TASK GOAL:
I'd like every line from the material below that has "camera" in it.

── DATA FOR REVIEW ──

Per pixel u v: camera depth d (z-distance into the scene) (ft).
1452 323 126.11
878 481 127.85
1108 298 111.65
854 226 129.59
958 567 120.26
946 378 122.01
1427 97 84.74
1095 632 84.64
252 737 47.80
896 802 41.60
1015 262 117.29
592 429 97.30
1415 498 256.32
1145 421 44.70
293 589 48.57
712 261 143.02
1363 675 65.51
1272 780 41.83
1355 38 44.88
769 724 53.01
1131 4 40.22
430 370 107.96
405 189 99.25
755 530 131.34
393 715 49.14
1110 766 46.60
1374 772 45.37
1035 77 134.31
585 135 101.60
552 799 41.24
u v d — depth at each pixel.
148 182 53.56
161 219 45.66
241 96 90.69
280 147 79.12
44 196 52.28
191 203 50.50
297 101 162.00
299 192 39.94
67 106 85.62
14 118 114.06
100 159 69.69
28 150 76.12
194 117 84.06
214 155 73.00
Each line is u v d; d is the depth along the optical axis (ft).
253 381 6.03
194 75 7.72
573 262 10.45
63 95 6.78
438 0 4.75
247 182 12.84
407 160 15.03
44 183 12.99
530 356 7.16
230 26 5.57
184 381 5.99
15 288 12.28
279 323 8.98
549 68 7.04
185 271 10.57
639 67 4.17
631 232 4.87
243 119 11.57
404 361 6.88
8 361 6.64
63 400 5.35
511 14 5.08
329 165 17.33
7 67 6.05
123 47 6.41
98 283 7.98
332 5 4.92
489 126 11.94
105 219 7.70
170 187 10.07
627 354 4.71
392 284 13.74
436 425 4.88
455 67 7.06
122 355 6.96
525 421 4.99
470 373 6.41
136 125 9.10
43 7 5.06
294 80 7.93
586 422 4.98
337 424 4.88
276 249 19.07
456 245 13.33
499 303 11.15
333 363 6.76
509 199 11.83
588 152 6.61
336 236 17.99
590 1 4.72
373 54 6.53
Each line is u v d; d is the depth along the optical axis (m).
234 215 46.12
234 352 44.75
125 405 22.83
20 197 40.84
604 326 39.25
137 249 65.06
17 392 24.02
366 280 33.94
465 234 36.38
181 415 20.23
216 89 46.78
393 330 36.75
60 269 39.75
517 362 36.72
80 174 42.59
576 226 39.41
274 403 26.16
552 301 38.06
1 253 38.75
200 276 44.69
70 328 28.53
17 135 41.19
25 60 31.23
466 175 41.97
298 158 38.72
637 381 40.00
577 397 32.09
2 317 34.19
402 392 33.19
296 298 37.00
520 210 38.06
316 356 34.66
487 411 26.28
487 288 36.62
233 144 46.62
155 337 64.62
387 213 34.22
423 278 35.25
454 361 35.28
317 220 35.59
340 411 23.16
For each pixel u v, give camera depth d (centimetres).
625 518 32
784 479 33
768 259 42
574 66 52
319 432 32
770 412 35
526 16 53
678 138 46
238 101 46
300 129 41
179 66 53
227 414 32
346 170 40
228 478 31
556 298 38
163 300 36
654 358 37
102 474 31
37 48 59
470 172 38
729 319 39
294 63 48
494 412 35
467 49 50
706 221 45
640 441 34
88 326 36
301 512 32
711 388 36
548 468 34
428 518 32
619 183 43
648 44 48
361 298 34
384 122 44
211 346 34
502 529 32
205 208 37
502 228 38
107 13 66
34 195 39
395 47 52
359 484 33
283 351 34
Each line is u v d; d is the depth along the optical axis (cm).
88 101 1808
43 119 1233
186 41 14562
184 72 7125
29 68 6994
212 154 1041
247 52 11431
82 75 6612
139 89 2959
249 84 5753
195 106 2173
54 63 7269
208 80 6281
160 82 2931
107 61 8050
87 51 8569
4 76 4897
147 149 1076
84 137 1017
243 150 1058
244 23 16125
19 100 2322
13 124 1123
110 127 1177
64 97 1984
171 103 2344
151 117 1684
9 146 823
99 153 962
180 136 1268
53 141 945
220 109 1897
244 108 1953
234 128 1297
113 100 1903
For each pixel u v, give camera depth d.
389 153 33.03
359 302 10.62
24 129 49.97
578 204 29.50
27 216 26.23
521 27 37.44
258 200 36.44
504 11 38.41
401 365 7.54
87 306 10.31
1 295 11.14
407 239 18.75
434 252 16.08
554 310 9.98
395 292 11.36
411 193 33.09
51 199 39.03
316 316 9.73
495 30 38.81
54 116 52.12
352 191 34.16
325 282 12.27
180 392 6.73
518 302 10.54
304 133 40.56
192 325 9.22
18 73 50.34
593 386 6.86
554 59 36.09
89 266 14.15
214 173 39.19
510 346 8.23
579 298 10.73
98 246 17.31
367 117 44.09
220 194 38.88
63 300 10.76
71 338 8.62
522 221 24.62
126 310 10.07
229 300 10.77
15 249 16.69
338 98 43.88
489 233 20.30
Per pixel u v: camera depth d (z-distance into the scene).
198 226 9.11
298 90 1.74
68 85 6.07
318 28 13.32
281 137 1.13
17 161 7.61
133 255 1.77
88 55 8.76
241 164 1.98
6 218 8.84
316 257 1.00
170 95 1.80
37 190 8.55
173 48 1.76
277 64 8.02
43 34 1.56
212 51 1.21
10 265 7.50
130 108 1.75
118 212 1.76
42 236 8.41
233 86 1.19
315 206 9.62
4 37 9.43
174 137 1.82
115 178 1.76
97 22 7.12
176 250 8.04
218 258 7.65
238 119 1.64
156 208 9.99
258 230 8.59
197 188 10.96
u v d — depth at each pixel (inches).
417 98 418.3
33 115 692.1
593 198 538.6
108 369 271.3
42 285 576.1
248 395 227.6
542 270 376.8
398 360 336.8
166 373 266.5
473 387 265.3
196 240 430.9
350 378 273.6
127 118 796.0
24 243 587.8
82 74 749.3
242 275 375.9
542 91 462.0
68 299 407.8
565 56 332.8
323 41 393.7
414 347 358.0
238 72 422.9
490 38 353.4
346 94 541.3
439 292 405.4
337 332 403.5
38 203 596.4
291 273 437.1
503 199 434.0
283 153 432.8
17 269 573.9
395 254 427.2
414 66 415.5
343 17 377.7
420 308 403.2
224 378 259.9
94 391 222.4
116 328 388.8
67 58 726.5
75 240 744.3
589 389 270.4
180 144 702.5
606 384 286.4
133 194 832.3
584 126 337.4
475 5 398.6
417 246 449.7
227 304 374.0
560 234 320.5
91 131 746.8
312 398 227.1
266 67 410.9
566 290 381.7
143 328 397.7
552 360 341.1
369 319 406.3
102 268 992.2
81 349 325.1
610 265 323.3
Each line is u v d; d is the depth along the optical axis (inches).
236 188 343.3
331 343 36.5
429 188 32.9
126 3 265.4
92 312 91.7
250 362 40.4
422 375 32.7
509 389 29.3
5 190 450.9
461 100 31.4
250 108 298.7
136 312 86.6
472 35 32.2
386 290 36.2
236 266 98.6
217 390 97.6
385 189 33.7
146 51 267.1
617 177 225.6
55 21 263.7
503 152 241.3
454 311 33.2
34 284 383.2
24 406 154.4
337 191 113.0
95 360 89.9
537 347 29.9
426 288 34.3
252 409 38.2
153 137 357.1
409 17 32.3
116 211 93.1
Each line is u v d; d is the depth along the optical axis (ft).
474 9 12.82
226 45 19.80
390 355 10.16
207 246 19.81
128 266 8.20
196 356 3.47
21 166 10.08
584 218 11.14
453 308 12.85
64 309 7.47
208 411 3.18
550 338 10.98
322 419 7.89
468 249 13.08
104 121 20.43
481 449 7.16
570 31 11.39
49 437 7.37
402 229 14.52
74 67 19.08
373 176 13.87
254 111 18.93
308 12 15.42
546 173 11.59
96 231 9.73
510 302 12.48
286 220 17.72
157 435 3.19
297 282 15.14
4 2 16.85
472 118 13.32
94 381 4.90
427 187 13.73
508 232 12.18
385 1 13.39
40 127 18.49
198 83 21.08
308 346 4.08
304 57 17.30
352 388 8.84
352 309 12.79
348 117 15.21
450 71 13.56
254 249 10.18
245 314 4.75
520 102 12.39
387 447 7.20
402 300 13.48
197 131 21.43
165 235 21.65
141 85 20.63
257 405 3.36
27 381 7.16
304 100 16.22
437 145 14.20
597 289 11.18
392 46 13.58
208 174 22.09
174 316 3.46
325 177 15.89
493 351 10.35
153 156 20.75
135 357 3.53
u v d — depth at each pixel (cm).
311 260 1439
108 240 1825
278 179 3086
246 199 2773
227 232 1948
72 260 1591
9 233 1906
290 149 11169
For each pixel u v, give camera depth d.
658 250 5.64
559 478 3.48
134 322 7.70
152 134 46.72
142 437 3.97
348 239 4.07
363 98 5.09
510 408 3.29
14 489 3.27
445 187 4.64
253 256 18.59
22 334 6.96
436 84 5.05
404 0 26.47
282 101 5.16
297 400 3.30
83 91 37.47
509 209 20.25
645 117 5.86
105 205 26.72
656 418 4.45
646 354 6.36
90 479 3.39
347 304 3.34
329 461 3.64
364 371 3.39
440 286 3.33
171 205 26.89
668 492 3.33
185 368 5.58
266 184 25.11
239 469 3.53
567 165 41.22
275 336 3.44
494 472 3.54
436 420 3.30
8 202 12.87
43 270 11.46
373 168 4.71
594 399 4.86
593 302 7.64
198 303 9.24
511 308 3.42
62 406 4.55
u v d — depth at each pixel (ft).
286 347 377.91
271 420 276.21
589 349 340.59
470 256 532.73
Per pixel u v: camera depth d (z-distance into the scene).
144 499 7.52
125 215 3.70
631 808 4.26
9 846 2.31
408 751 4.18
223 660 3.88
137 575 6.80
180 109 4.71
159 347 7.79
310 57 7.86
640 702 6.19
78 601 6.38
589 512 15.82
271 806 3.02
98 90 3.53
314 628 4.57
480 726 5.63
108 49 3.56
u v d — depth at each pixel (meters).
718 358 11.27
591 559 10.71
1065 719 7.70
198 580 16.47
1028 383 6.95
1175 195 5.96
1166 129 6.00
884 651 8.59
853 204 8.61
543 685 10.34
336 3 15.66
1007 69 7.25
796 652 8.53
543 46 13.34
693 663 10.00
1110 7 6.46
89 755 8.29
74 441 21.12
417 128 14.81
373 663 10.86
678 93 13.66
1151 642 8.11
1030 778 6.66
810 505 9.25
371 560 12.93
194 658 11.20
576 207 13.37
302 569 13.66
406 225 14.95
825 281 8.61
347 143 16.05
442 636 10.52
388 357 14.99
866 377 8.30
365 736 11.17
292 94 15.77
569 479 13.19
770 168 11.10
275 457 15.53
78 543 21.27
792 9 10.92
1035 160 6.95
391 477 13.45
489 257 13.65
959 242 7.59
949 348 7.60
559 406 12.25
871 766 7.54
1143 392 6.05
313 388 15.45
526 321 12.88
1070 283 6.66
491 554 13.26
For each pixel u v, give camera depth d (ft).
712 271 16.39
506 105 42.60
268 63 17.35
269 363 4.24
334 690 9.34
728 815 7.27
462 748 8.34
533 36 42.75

───

EXERCISE SOLUTION:
Per pixel u v: camera depth d (z-distance into the scene) (ft).
For each pixel u v, give camera depth d (centimetres).
For each pixel u v, give camera depth d.
Per pixel u v: camera depth d (z-distance into the scene).
For each pixel u v, give camera depth d.
Per pixel u v: camera depth d (z-distance into the scene).
For each pixel u v, give camera depth d (ft).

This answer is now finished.